そんな訳あるかと、玉蓮以外全員が仰け反った。

しかし、何度見ても配牌で上がっている。

「嘘だ……何が幸運の天和だ。馬鹿言うな」

余りの仰天役満に狼狽する皇毅と固まったままの凰晄を尻目に、陵容は椅子から漫然と立ち上がり玉蓮の前で膝をついて礼をとった。

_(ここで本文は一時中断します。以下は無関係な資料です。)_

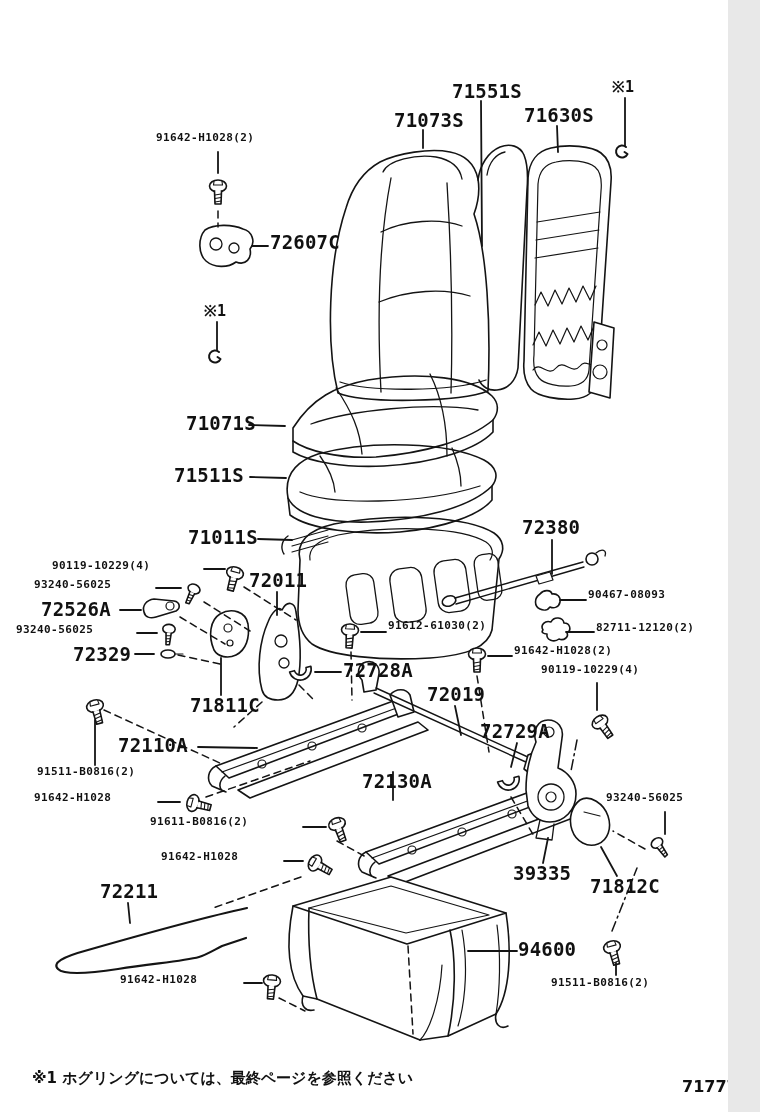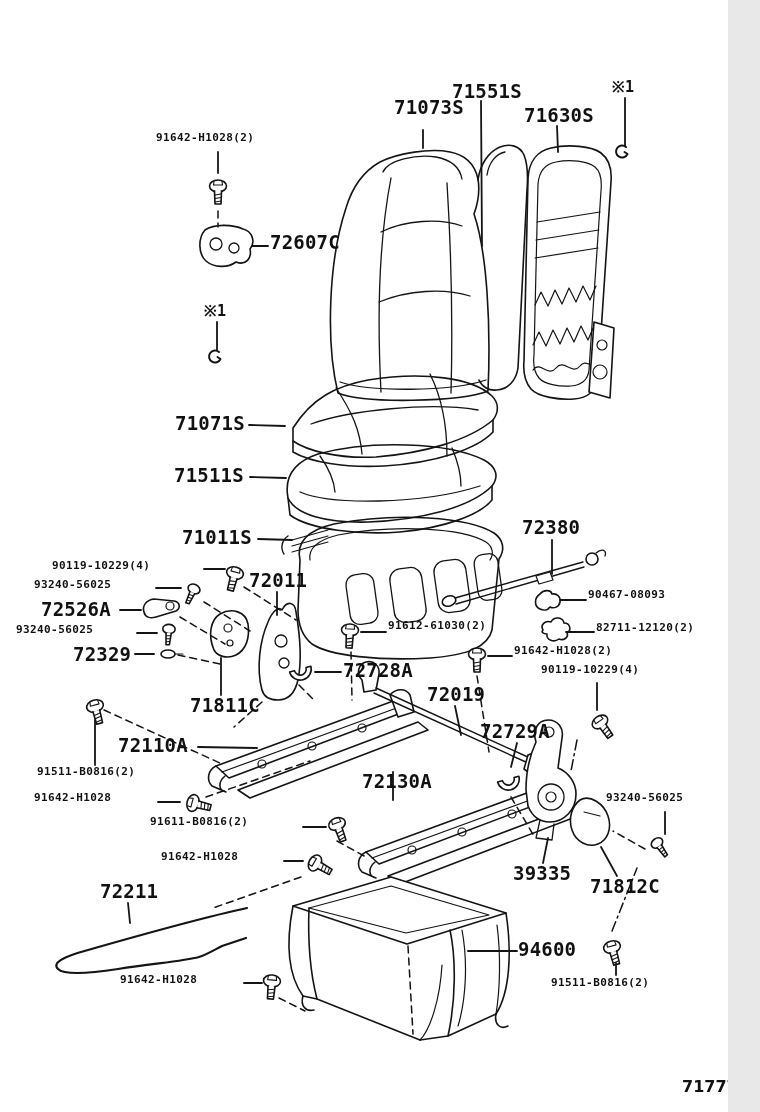--- a/index.html
+++ b/index.html
@@ -275,29 +275,29 @@
     <path d="M299,685 L313,699"></path>
     <path d="M262,702 L234,727"></path>
   </g>
   <g stroke-width="1.5" stroke-dasharray="10 4 2 4">
     <path d="M577,740 L571,771"></path>
     <path d="M612,931 L637,868"></path>
   </g>
 </svg>
 
   <div class="plabel lg" style="left:452px;top:82px">71551S</div>
-  <div class="plabel lg" style="left:394px;top:98px">71073S</div>
+  <div class="plabel lg" style="left:394px;top:111px">71073S</div>
   <div class="plabel lg" style="left:524px;top:106px">71630S</div>
   <div class="plabel sm" style="left:612px;top:80px">※1</div>
   <div class="plabel" style="left:156px;top:132px">91642-H1028(2)</div>
   <div class="plabel lg" style="left:270px;top:233px">72607C</div>
   <div class="plabel sm" style="left:204px;top:304px">※1</div>
-  <div class="plabel lg" style="left:175px;top:414px">71071S</div>
+  <div class="plabel lg" style="left:186px;top:414px">71071S</div>
   <div class="plabel lg" style="left:174px;top:466px">71511S</div>
-  <div class="plabel lg" style="left:182px;top:528px">71011S</div>
+  <div class="plabel lg" style="left:188px;top:528px">71011S</div>
   <div class="plabel lg" style="left:522px;top:518px">72380</div>
   <div class="plabel" style="left:52px;top:560px">90119-10229(4)</div>
   <div class="plabel" style="left:34px;top:579px">93240-56025</div>
   <div class="plabel lg" style="left:249px;top:571px">72011</div>
   <div class="plabel lg" style="left:41px;top:600px">72526A</div>
   <div class="plabel" style="left:588px;top:589px">90467-08093</div>
   <div class="plabel" style="left:16px;top:624px">93240-56025</div>
   <div class="plabel" style="left:388px;top:620px">91612-61030(2)</div>
   <div class="plabel" style="left:596px;top:622px">82711-12120(2)</div>
   <div class="plabel lg" style="left:73px;top:645px">72329</div>
@@ -314,14 +314,15 @@
   <div class="plabel" style="left:606px;top:792px">93240-56025</div>
   <div class="plabel" style="left:150px;top:816px">91611-B0816(2)</div>
   <div class="plabel" style="left:161px;top:851px">91642-H1028</div>
   <div class="plabel lg" style="left:513px;top:864px">39335</div>
   <div class="plabel lg" style="left:590px;top:877px">71812C</div>
   <div class="plabel lg" style="left:100px;top:882px">72211</div>
   <div class="plabel lg" style="left:518px;top:940px">94600</div>
   <div class="plabel" style="left:120px;top:974px">91642-H1028</div>
   <div class="plabel" style="left:551px;top:977px">91511-B0816(2)</div>
 
+  <div class="footnote">※1 ホグリングについては、最終ページを参照ください</div>
   <div class="diagram-code">717771A</div>
 </div>
 
 </body></html>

「玉蓮娘子、全てにおいて感服致しました。見事な才覚、葵家当主の妻君に相応しいとお見受けし恐悦に存じます」

「いえいえ、あの……とっても幸運な役満でした」

一緒になって礼をとる玉蓮の手をしかと握る。

「皇毅殿は蝗害の調査に屡々紅州を訪れます。調査の拠点に我が邸を使って頂いておりますので、是非玉蓮娘子も共においでください。歓迎致します」

「はい!」

「何が『はい』だ!遊びに行くんじゃないんだぞ」

全力で否定する皇毅だが、玉蓮は聞こえない振りを決め込んでいた。
その姿も陵容はとても気に入った様子だった。






−−−−−−−−−−−−



紅州からの客人を見送った後、静かになった邸に一息ついて皇毅は気になっていた事を改めて口にした。

「それで結局、あの天和は何だったんだ」

「え、……何だったんだと問われましても、幸運だったとしか」

「幸運などで都合よくあの役満が作れるわけないではないか!」

イカサマにも通じた麻雀の達人である三人を前にして、どうやって配牌の時点で役を完成させたのだろうか。
そして九連宝燈を作る際、皇毅は玉蓮が確かに、もたもたと手の中にすり替える牌を握ったのを横目で確認していた。

しかし広げた手の中には牌が無かったので握り損なったと思っていたのだが、今考えると……。


アレも何か妙だ。


頬をひきつらせて上から睨み付ける皇毅。


「ふふ、……」


玉蓮は困ったように眉を下げ、しかし至極優雅に微笑んだ。